Everyone is talking about AI models.
I'm paying attention to what they're built on.
OpenAI just revealed its first in-house AI chip, **Jalapeño**, developed from the ground up and brought to production with Broadcom.
This chip isn't for consumers.
It's designed to power ChatGPT, Codex, the API, and the next generation of AI agents.
What caught my attention isn't the chip itself.
It's what this says about OpenAI's strategy.
For years, AI companies depended heavily on third-party hardware. Now OpenAI is moving deeper into the stack—from AI models to the infrastructure that runs them.
That could mean more control over performance, lower long-term costs, and faster scaling as AI demand keeps growing.
I also think this sends a message to the market.
The next AI race may not be won by the company with the smartest model alone. It could be won by the company that controls the entire ecosystem behind it.
Of course, designing a chip is only the first step.
Mass production, software optimization, and real-world performance will decide whether this becomes a competitive advantage or just another ambitious project.
One thing is becoming harder to ignore:
The AI battle is no longer just about software.
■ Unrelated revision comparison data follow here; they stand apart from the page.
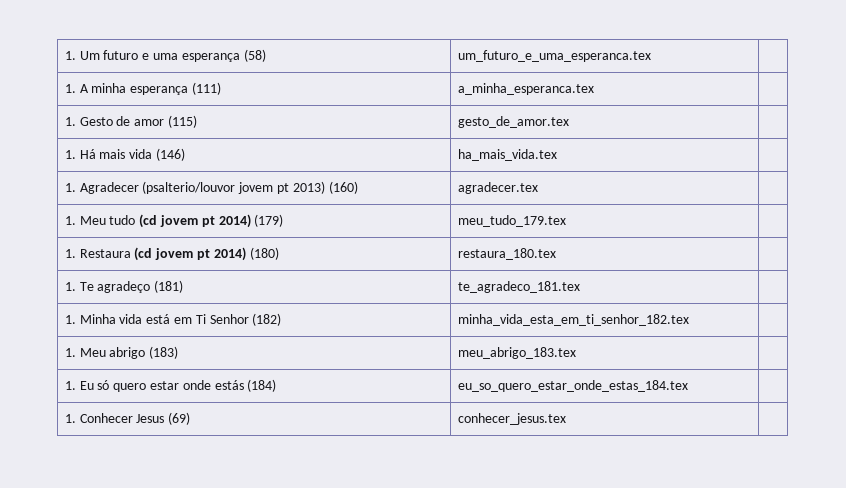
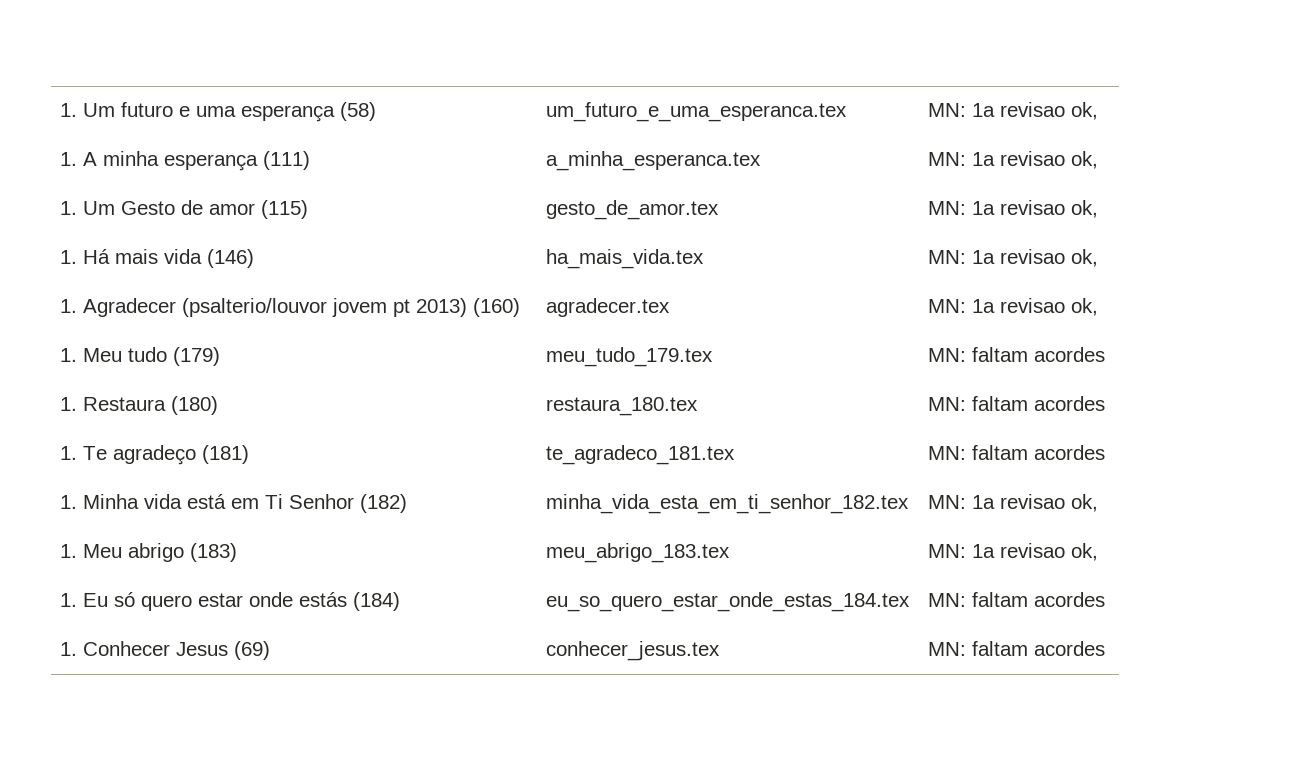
(651, 56) none -> [928,102,1099,120] MN: 1a revisao ok,
[64,117,76,126] // 1. -> [928,151,1099,169] [60,201,116,215] MN: 1a revisao ok, // 1. Um
(569, 122) none -> [928,200,1099,218] MN: 1a revisao ok,
(557, 155) none -> [928,249,1099,267] MN: 1a revisao ok,
(538, 188) none -> [928,298,1099,316] MN: 1a revisao ok,
[139,214,251,228] (cd jovem pt 2014) -> (168, 354) none
(566, 221) none -> [928,347,1106,362] MN: faltam acordes
[134,247,246,261] (cd jovem pt 2014) -> (167, 404) none
(556, 254) none -> [928,396,1106,411] MN: faltam acordes
(580, 287) none -> [928,445,1106,460] MN: faltam acordes
(689, 320) none -> [928,494,1099,512] MN: 1a revisao ok,
(576, 353) none -> [928,543,1099,561] MN: 1a revisao ok,
(688, 386) none -> [928,592,1106,607] MN: faltam acordes
(566, 419) none -> [928,641,1106,656] MN: faltam acordes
It's becoming a hardware race too.
$NVDAB
$SPCXB $
I'm paying attention to what they're built on.
OpenAI just revealed its first in-house AI chip, **Jalapeño**, developed from the ground up and brought to production with Broadcom.
This chip isn't for consumers.
It's designed to power ChatGPT, Codex, the API, and the next generation of AI agents.
What caught my attention isn't the chip itself.
It's what this says about OpenAI's strategy.
For years, AI companies depended heavily on third-party hardware. Now OpenAI is moving deeper into the stack—from AI models to the infrastructure that runs them.
That could mean more control over performance, lower long-term costs, and faster scaling as AI demand keeps growing.
I also think this sends a message to the market.
The next AI race may not be won by the company with the smartest model alone. It could be won by the company that controls the entire ecosystem behind it.
Of course, designing a chip is only the first step.
Mass production, software optimization, and real-world performance will decide whether this becomes a competitive advantage or just another ambitious project.
One thing is becoming harder to ignore:
The AI battle is no longer just about software. It's becoming a hardware race too.